(WHAT YOU HAVE TO DO) Images are to be left out; everything else in the listing should be repeated exactly.

(EXTRACTED RECORDS)

- - - -

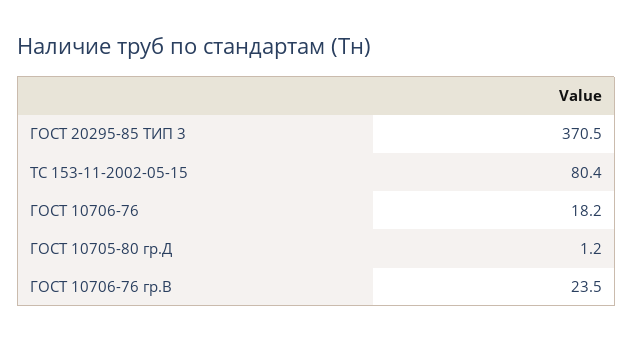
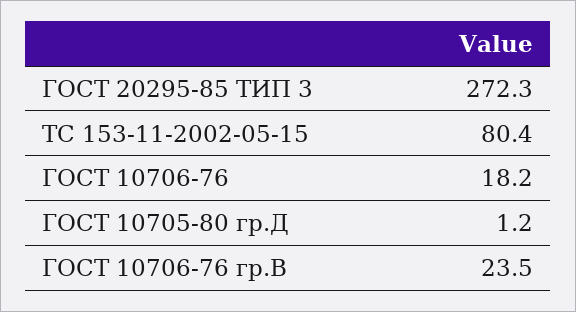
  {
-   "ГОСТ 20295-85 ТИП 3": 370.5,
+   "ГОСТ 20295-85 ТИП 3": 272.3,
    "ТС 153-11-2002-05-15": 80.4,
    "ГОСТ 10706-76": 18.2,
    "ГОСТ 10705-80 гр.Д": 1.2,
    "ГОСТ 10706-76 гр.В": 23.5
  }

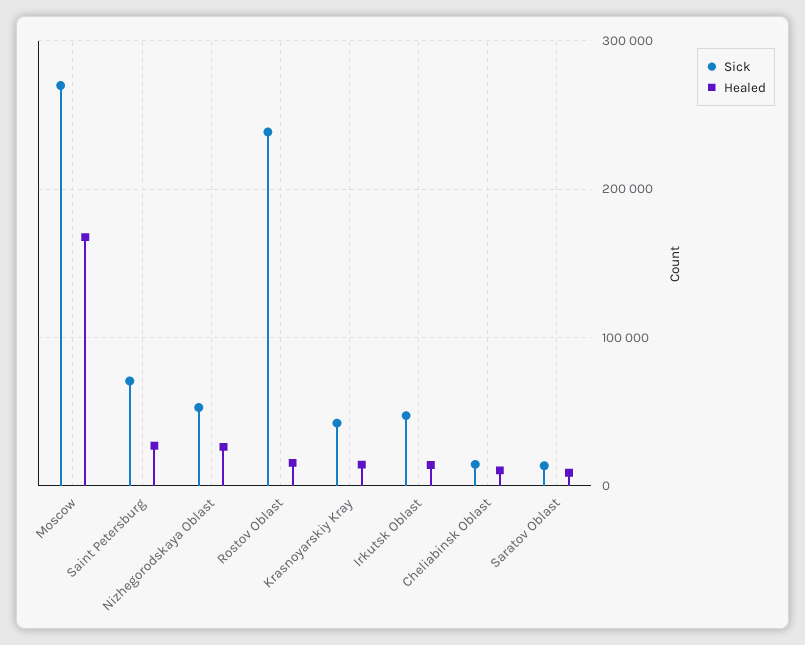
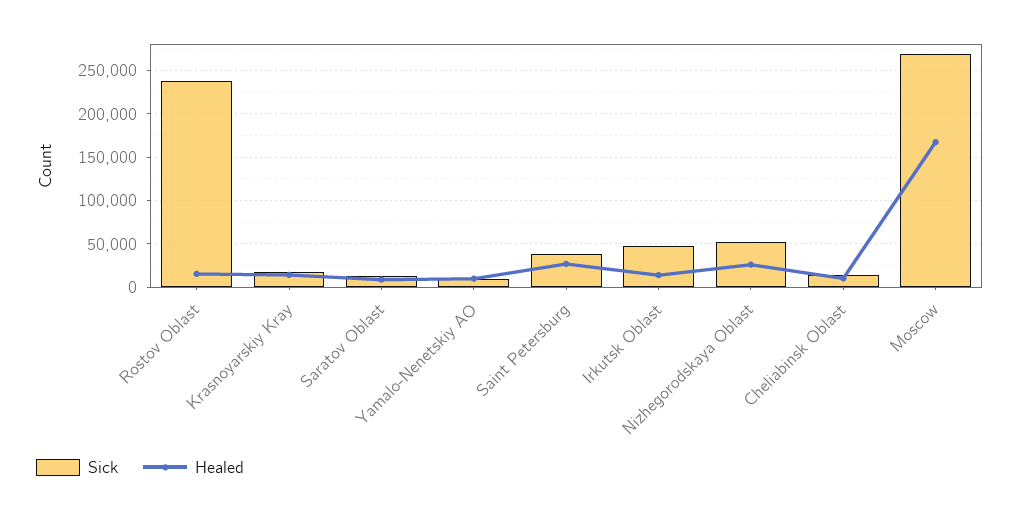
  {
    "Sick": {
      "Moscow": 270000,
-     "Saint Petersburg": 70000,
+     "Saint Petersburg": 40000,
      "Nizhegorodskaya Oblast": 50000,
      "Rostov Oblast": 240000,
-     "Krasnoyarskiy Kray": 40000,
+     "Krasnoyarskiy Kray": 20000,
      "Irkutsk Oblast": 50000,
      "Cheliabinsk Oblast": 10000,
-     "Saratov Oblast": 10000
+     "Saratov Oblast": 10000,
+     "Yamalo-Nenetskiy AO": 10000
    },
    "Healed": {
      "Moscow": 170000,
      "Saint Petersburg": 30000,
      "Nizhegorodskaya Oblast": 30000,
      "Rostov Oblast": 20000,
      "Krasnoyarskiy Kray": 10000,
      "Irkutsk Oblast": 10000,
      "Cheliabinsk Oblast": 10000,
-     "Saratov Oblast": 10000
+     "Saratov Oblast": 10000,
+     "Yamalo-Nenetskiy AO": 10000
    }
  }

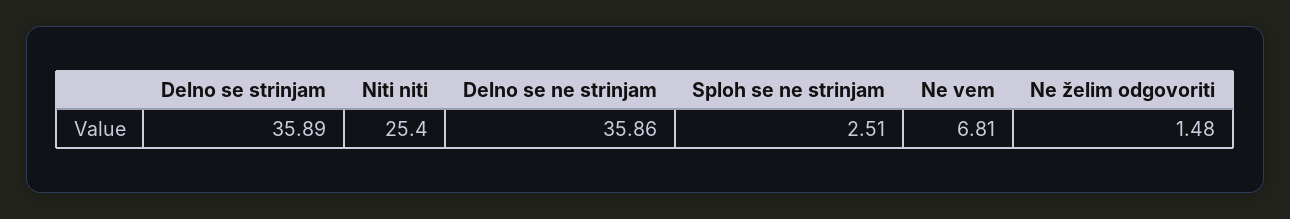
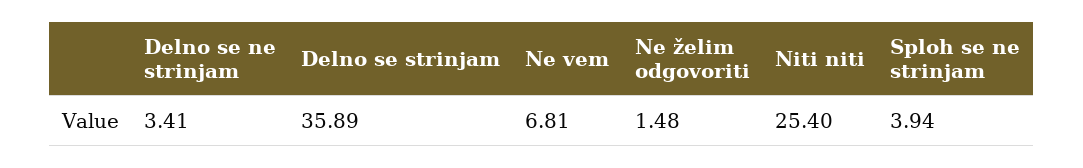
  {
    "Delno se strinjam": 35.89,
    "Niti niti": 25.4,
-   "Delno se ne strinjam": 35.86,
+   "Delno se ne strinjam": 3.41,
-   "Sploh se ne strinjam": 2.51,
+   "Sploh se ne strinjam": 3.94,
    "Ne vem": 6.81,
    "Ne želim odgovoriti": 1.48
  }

- - - -

(RESULT)
  {
-   "ГОСТ 20295-85 ТИП 3": 370.5,
+   "ГОСТ 20295-85 ТИП 3": 272.3,
    "ТС 153-11-2002-05-15": 80.4,
    "ГОСТ 10706-76": 18.2,
    "ГОСТ 10705-80 гр.Д": 1.2,
    "ГОСТ 10706-76 гр.В": 23.5
  }

  {
    "Sick": {
      "Moscow": 270000,
-     "Saint Petersburg": 70000,
+     "Saint Petersburg": 40000,
      "Nizhegorodskaya Oblast": 50000,
      "Rostov Oblast": 240000,
-     "Krasnoyarskiy Kray": 40000,
+     "Krasnoyarskiy Kray": 20000,
      "Irkutsk Oblast": 50000,
      "Cheliabinsk Oblast": 10000,
-     "Saratov Oblast": 10000
+     "Saratov Oblast": 10000,
+     "Yamalo-Nenetskiy AO": 10000
    },
    "Healed": {
      "Moscow": 170000,
      "Saint Petersburg": 30000,
      "Nizhegorodskaya Oblast": 30000,
      "Rostov Oblast": 20000,
      "Krasnoyarskiy Kray": 10000,
      "Irkutsk Oblast": 10000,
      "Cheliabinsk Oblast": 10000,
-     "Saratov Oblast": 10000
+     "Saratov Oblast": 10000,
+     "Yamalo-Nenetskiy AO": 10000
    }
  }

  {
    "Delno se strinjam": 35.89,
    "Niti niti": 25.4,
-   "Delno se ne strinjam": 35.86,
+   "Delno se ne strinjam": 3.41,
-   "Sploh se ne strinjam": 2.51,
+   "Sploh se ne strinjam": 3.94,
    "Ne vem": 6.81,
    "Ne želim odgovoriti": 1.48
  }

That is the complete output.